A matrix B is similar to A if there exists a nonsingular matrix P such that

PAP^-1=B

The question is:

Prove if B is similar to A then A is similar to B

I have:

Assume B is similar to A. Then there exists P such that

PAP^-1=B.

multiplying both sides by P gives

PA=BP

then multiplying both sides by inverse of P gives

A=P^-1 *B*P

but I need to show A=PBP^-1. and I cannot figure it out. (Headbang) Thanks!!!!!!!
• Feb 10th 2010, 06:07 PM
tonio
Quote:

Originally Posted by mulaosmanovicben
I am having trouble with this proof.

A matrix B is similar to A if there exists a nonsingular matrix P such that

PAP^-1=B

The question is:

Prove if B is similar to A then A is similar to B

I have:

Assume B is similar to A. Then there exists P such that

PAP^-1=B.

multiplying both sides by P gives

PA=BP

then multiplying both sides by inverse of P gives

A=P^-1 *B*P

but I need to show A=PBP^-1. and I cannot figure it out. (Headbang) Thanks!!!!!!!

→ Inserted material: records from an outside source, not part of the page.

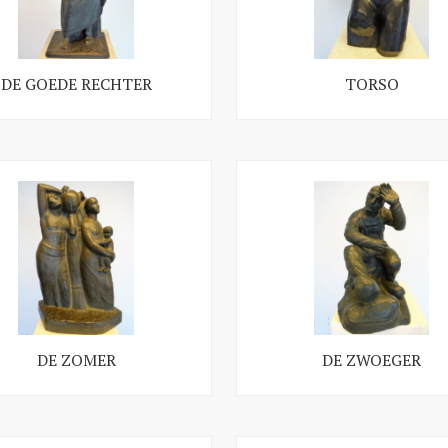
DE GOEDE RECHTER
TORSO
DE ZOMER
DE ZWOEGER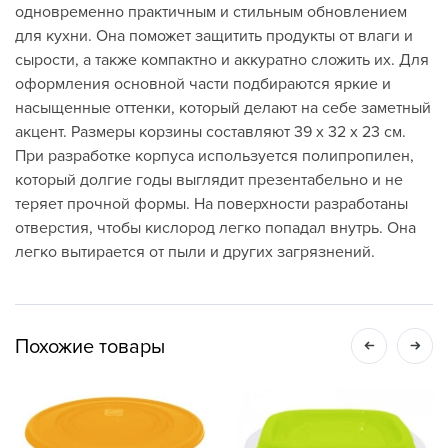
одновременно практичным и стильным обновлением
для кухни. Она поможет защитить продукты от влаги и
сырости, а также компактно и аккуратно сложить их. Для
оформления основной части подбираются яркие и
насыщенные оттенки, который делают на себе заметный
акцент. Размеры корзины составляют 39 х 32 х 23 см.
При разработке корпуса используется полипропилен,
который долгие годы выглядит презентабельно и не
теряет прочной формы. На поверхности разработаны
отверстия, чтобы кислород легко попадал внутрь. Она
легко вытирается от пыли и других загрязнений.
Похожие товары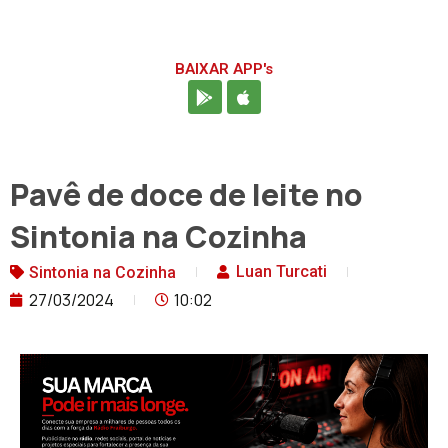
BAIXAR APP's
Pavê de doce de leite no
Sintonia na Cozinha
Luan Turcati
Sintonia na Cozinha
27/03/2024
10:02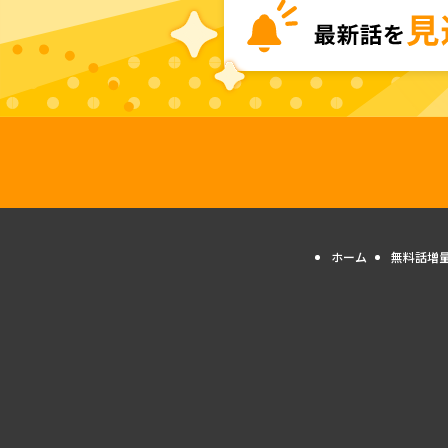
ホーム
無料話増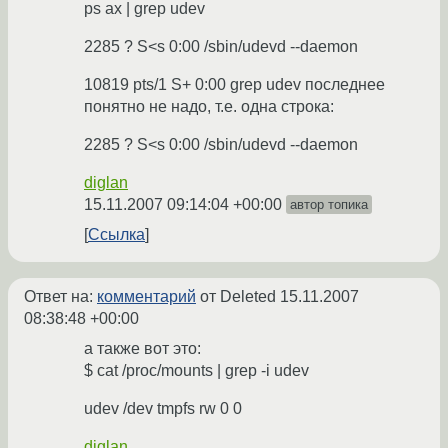
ps ax | grep udev
2285 ? S<s 0:00 /sbin/udevd --daemon
10819 pts/1 S+ 0:00 grep udev последнее
понятно не надо, т.е. одна строка:
2285 ? S<s 0:00 /sbin/udevd --daemon
diglan
15.11.2007 09:14:04 +00:00
автор топика
Ссылка
Ответ на:
комментарий
от Deleted
15.11.2007
08:38:48 +00:00
а также вот это:
$ cat /proc/mounts | grep -i udev
udev /dev tmpfs rw 0 0
diglan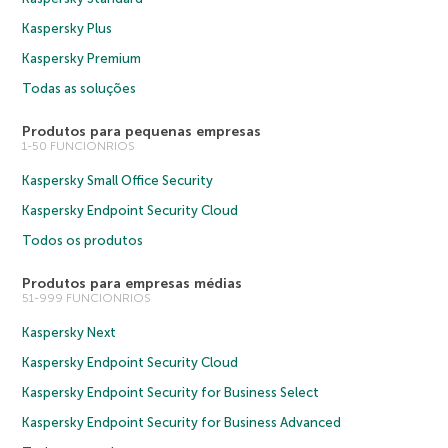
Kaspersky Plus
Kaspersky Premium
Todas as soluções
Produtos para pequenas empresas
1-50 FUNCIONRIOS
Kaspersky Small Office Security
Kaspersky Endpoint Security Cloud
Todos os produtos
Produtos para empresas médias
51-999 FUNCIONRIOS
Kaspersky Next
Kaspersky Endpoint Security Cloud
Kaspersky Endpoint Security for Business Select
Kaspersky Endpoint Security for Business Advanced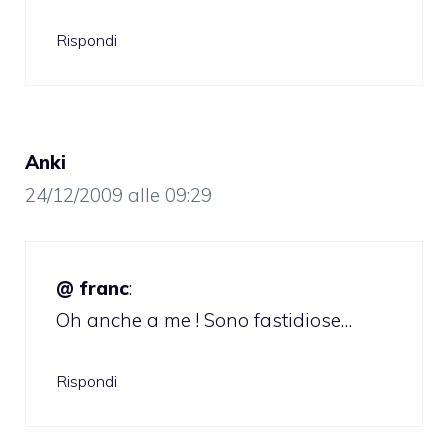
Rispondi
Anki
24/12/2009 alle 09:29
@ franc
:
Oh anche a me ! Sono fastidiose…
Rispondi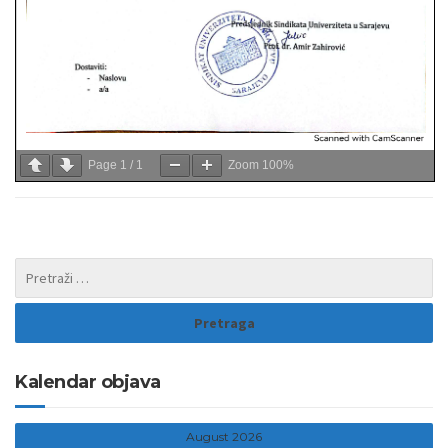
Page
1
/
1
Zoom
100%
Kalendar objava
August 2026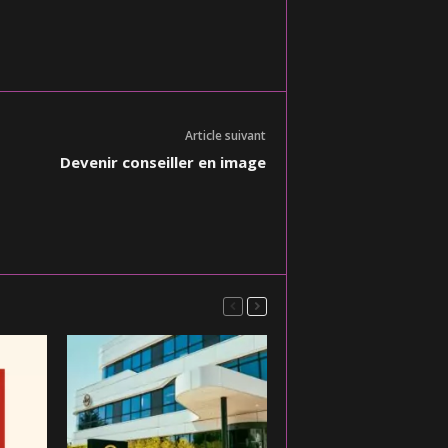
Article suivant
Devenir conseiller en image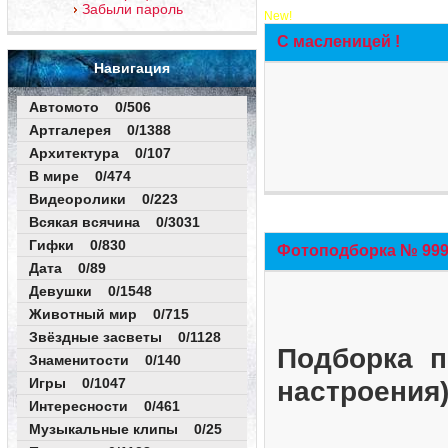
Забыли пароль
New!
С масленицей !
Навигация
Автомото 0/506
Артгалерея 0/1388
Архитектура 0/107
В мире 0/474
Видеоролики 0/223
Всякая всячина 0/3031
Гифки 0/830
Фотоподборка № 999 
Дата 0/89
Девушки 0/1548
Животный мир 0/715
Звёздные засветы 0/1128
Подборка п
Знаменитости 0/140
Игры 0/1047
настроения
Интересности 0/461
Музыкальные клипы 0/25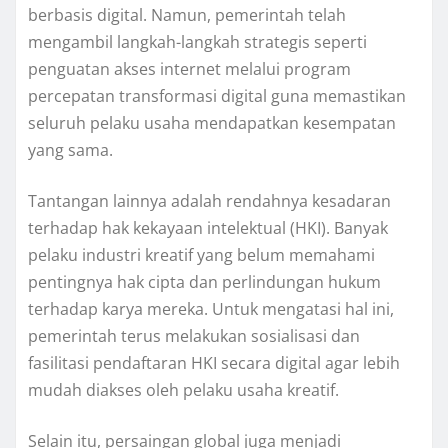
berbasis digital. Namun, pemerintah telah
mengambil langkah-langkah strategis seperti
penguatan akses internet melalui program
percepatan transformasi digital guna memastikan
seluruh pelaku usaha mendapatkan kesempatan
yang sama.
Tantangan lainnya adalah rendahnya kesadaran
terhadap hak kekayaan intelektual (HKI). Banyak
pelaku industri kreatif yang belum memahami
pentingnya hak cipta dan perlindungan hukum
terhadap karya mereka. Untuk mengatasi hal ini,
pemerintah terus melakukan sosialisasi dan
fasilitasi pendaftaran HKI secara digital agar lebih
mudah diakses oleh pelaku usaha kreatif.
Selain itu, persaingan global juga menjadi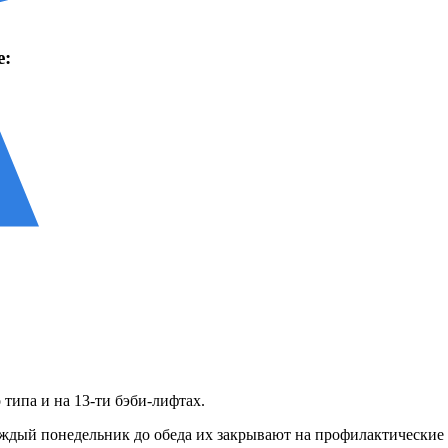
е:
типа и на 13-ти бэби-лифтах.
аждый понедельник до обеда их закрывают на профилактические 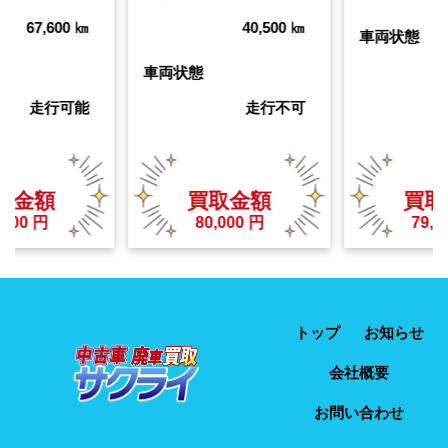
67,600
㎞
40,500
㎞
車両状態
車両状態
走行可能
走行不可
取金額
買取金額
買取
000
円
80,000
円
79,00
トップ
お知らせ
会社概要
お問い合わせ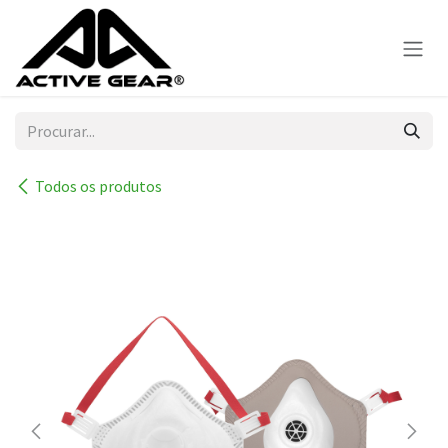
Skip to Content
Todos os produtos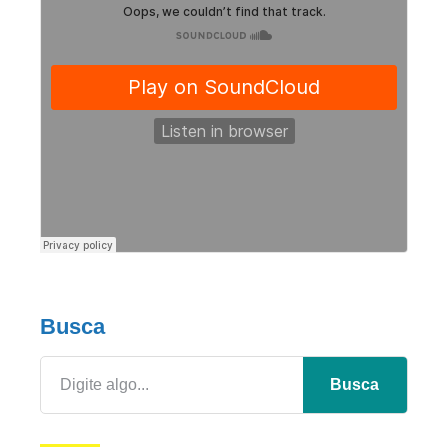
Busca
Busca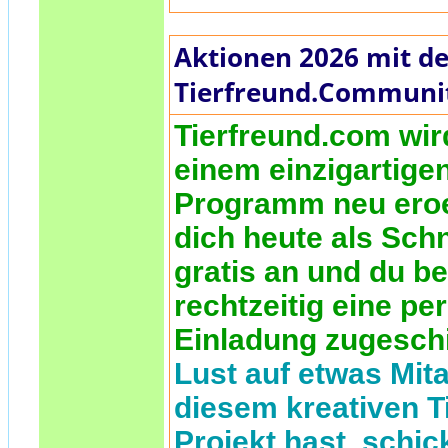
Aktionen 2026 mit de
Tierfreund.Communi
Tierfreund.com wir
einem einzigartige
Programm neu eroe
dich heute als Sch
gratis an und du 
rechtzeitig eine pe
Einladung zugesch
Lust auf etwas Mita
diesem kreativen T
Projekt hast, schic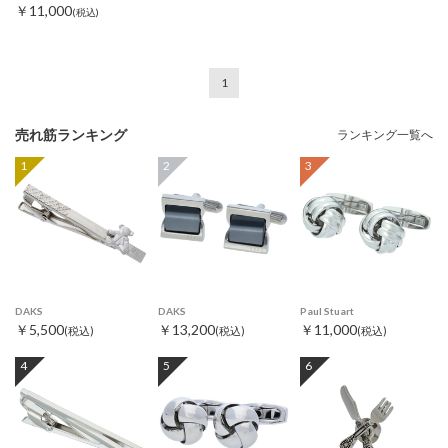
￥11,000
(税込)
1
売れ筋ランキング
ランキング一覧へ
1
2
3
DAKS
DAKS
Paul Stuart
￥5,500
￥13,200
￥11,000
(税込)
(税込)
(税込)
4
5
6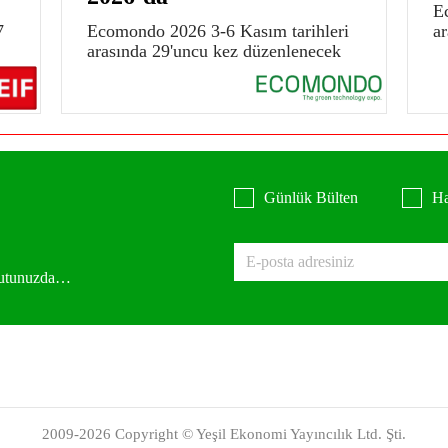
E
7
Ecomondo 2026 3-6 Kasım tarihleri
a
arasında 29'uncu kez düzenlenecek
Günlük Bülten
Ha
 kutunuzda…
2009-2026 Copyright © Yeşil Ekonomi Yayıncılık Ltd. Şti.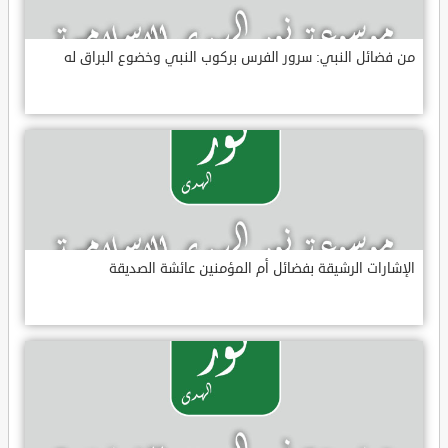
من فضائل النبي: سرور الفرس بركوب النبي وخضوع البراق له
الإشارات الرشيقة بفضائل أم المؤمنين عائشة الصديقة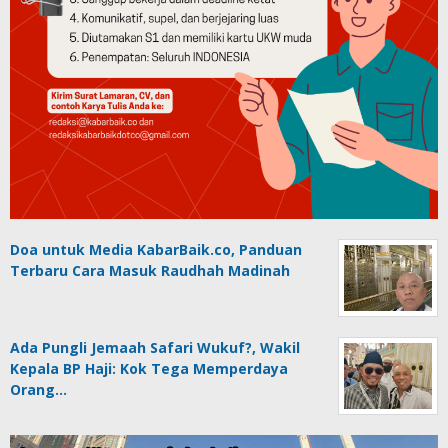
Doa untuk Media KabarBaik.co, Panduan
Terbaru Cara Masuk Raudhah Madinah
Ada Pungli Jemaah Safari Wukuf?, Wakil
Kepala BP Haji: Kok Tega Memperdaya
Orang…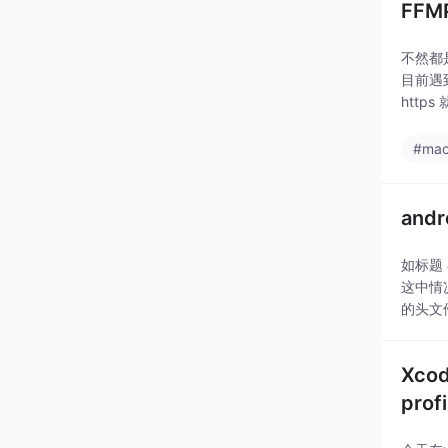
FFM
不然都是
目前遇到
http
涉及 
#mac
and
如标题
这中情
的头文
我又包
Xco
prof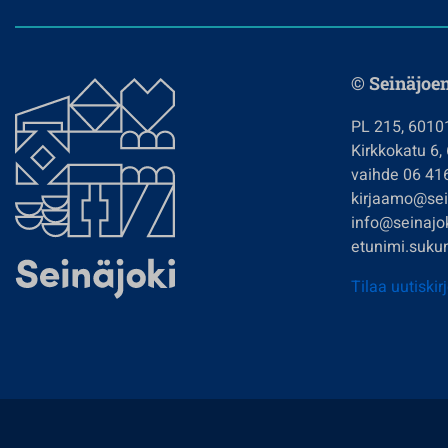
© Seinäjoe
PL 215, 6010
Kirkkokatu 6,
vaihde 06 41
kirjaamo@sein
info@seinajok
etunimi.sukun
Tilaa uutiskir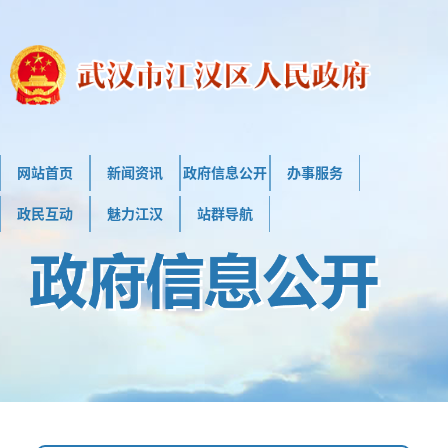
网站首页
新闻资讯
政府信息公开
办事服务
政民互动
魅力江汉
站群导航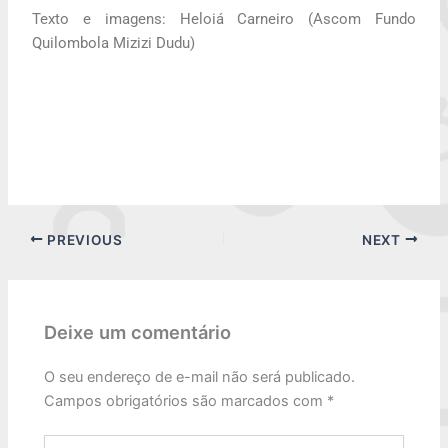
Texto e imagens: Heloiá Carneiro (Ascom Fundo
Quilombola Mizizi Dudu)
PREVIOUS
NEXT
Deixe um comentário
O seu endereço de e-mail não será publicado.
Campos obrigatórios são marcados com
*
Digite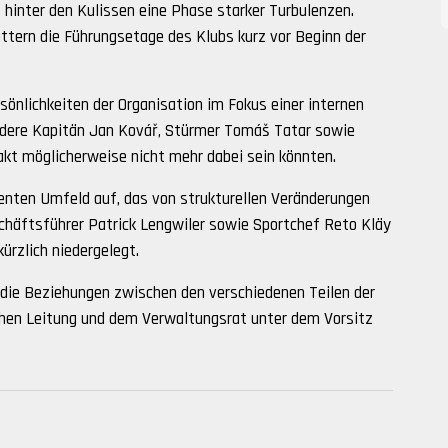
 hinter den Kulissen eine Phase starker Turbulenzen.
ttern die Führungsetage des Klubs kurz vor Beginn der
önlichkeiten der Organisation im Fokus einer internen
ndere Kapitän Jan Kovář, Stürmer Tomáš Tatar sowie
akt möglicherweise nicht mehr dabei sein könnten.
enten Umfeld auf, das von strukturellen Veränderungen
schäftsführer Patrick Lengwiler sowie Sportchef Reto Kläy
ürzlich niedergelegt.
 die Beziehungen zwischen den verschiedenen Teilen der
ichen Leitung und dem Verwaltungsrat unter dem Vorsitz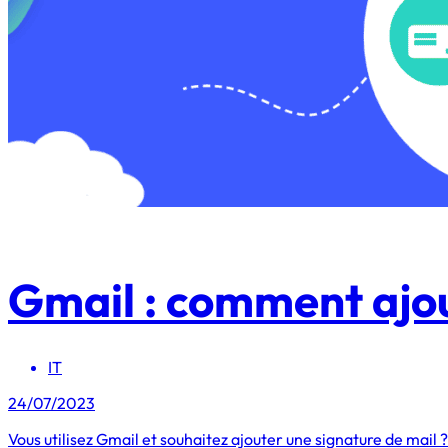
Gmail : comment ajou
IT
24/07/2023
Vous utilisez Gmail et souhaitez ajouter une signature de mail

No, you do NOT need to prove \$\displaystyle A=PBP^{-1}\$ , which in general isn't true. What you need is to prove that there exists an invertible matrix \$\displaystyle Q\$ s.t. \$\displaystyle A=QBQ^{-1}\$...well, just choose \$\displaystyle Q=P^{-1}\$ (Wink)

Tonio
• Feb 10th 2010, 06:26 PM
mulaosmanovicben
Thanks Tonio! I actually skipped class the day the professor described invertible matricies (had to work on some homework that was due that day haha) but this solution sounds elegant and beautiful =D Thanks alot!!!!!!!!!!!!

EDIT: aah now I see invertible just means AB=BA=I